Dynamic Branch Prediction
The basic idea of dynamic branch prediction is to use the past branch behavior to predict the future. We need hardaware to dynamiccaly predict the outcome of a branch: the prediction will depend on the behavior at run time.
Two interacting hardware blocks placed in the instruction fetch stage are needed to predict the next instruction to fetch:
- Branch Outcome Predictor (BOP): predicts the direction of a branch (taken or not)
- Branch Target Predictor / Branch Target Buffer (BTB): predicts the branch target address (PTA _ Predicted Target Address) in case of taken branch
If the predicted outcome is a misspediction we will need to flush the fetched instruction resulting in a one cycle penalty (optimized MIPS).
1) Branch History Table (or Branch Prediction Buffer)
Table containing 1 bit for each entry that says whether the branch was recentky taken or not.

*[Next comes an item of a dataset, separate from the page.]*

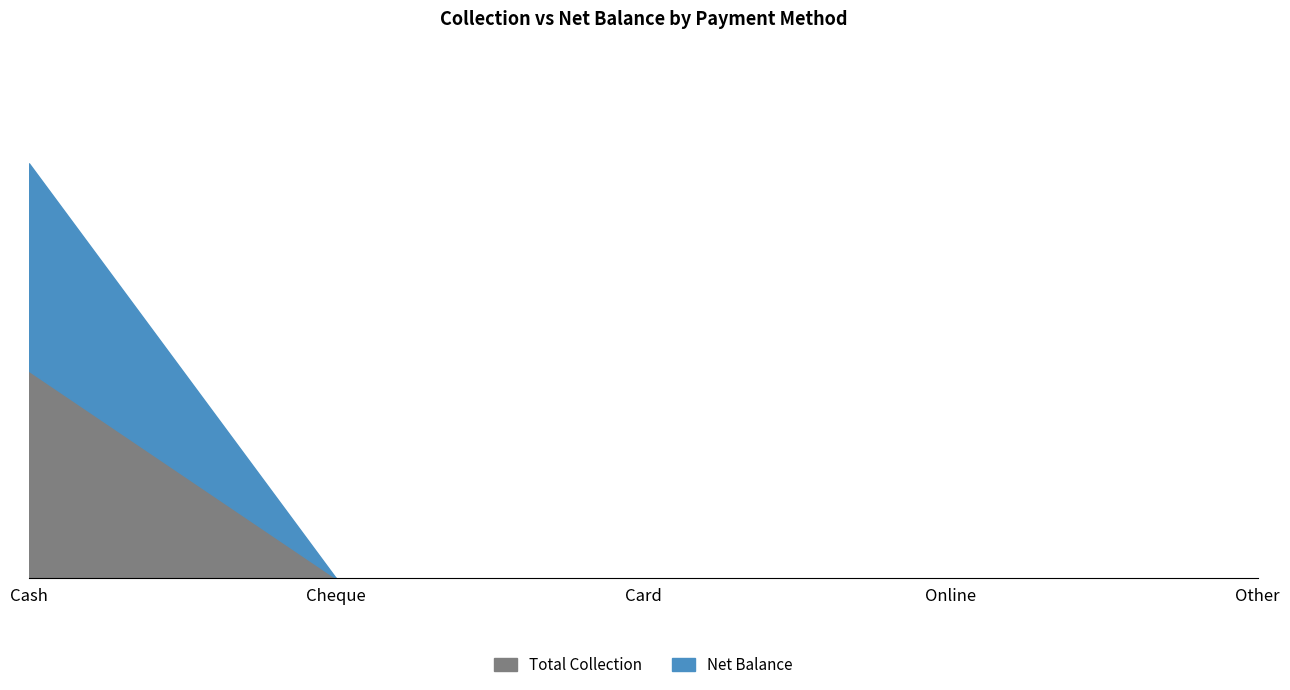

List the series in order of their peak value, lowest first.

Total Collection, Net Balance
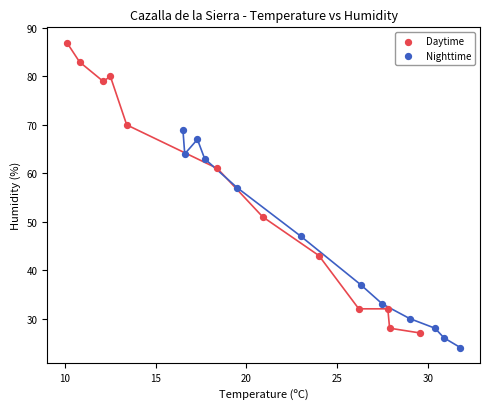

Which series contains the highest Y value?

Daytime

The table is indexed by the lower porition k-bit of the address of the branch instruction and, for locality, we would expect that the most significant bits of the branch address are not changed.

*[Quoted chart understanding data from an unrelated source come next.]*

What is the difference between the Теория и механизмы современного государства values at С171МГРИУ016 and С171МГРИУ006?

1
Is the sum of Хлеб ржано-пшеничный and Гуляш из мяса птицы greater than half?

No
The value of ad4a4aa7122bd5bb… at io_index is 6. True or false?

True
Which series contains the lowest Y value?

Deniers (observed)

The table has no tags (every access is a hit) and the prediction bit could has been put there by another branch with the same low-order address bits: but it doesn’t matter. The prediction is just a hint!
A misprediction occurs when one of the following:
- The prediction is incorrect for that branch
- The same index has been referenced by two different branches, and the previous history refers to the other branch (This can occur because there is no tag check). To reduce this problem it is enough to increase the number of rows in the BHT (that is to increase k) or to use a hashing function (such as in GShare).

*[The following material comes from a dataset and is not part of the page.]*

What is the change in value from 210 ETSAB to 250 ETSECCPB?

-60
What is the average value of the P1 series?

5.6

A major shortcoming of the 1-bit BHT is that in a loop branch, even if a branch is almost always taken and then not taken once, the 1-bit BHT will mispredict twice:
- At the last loop iteration, since the prediction bit will say taken, while we need to exit from the loop
- When we re-enter the loop, at the end of the first loop iteration we need to take the branch to stay in the loop, while the prediction bit say to exit from the loop.
We can consider a BHT with 2 bits to fix this shortcoming and allowing only one missprediction in loops.
In general it is possible to build an n bits BHT where when the counter is greater than or equal to one-half of its maximum value ($2^n-1$), the branch is predicted as taken.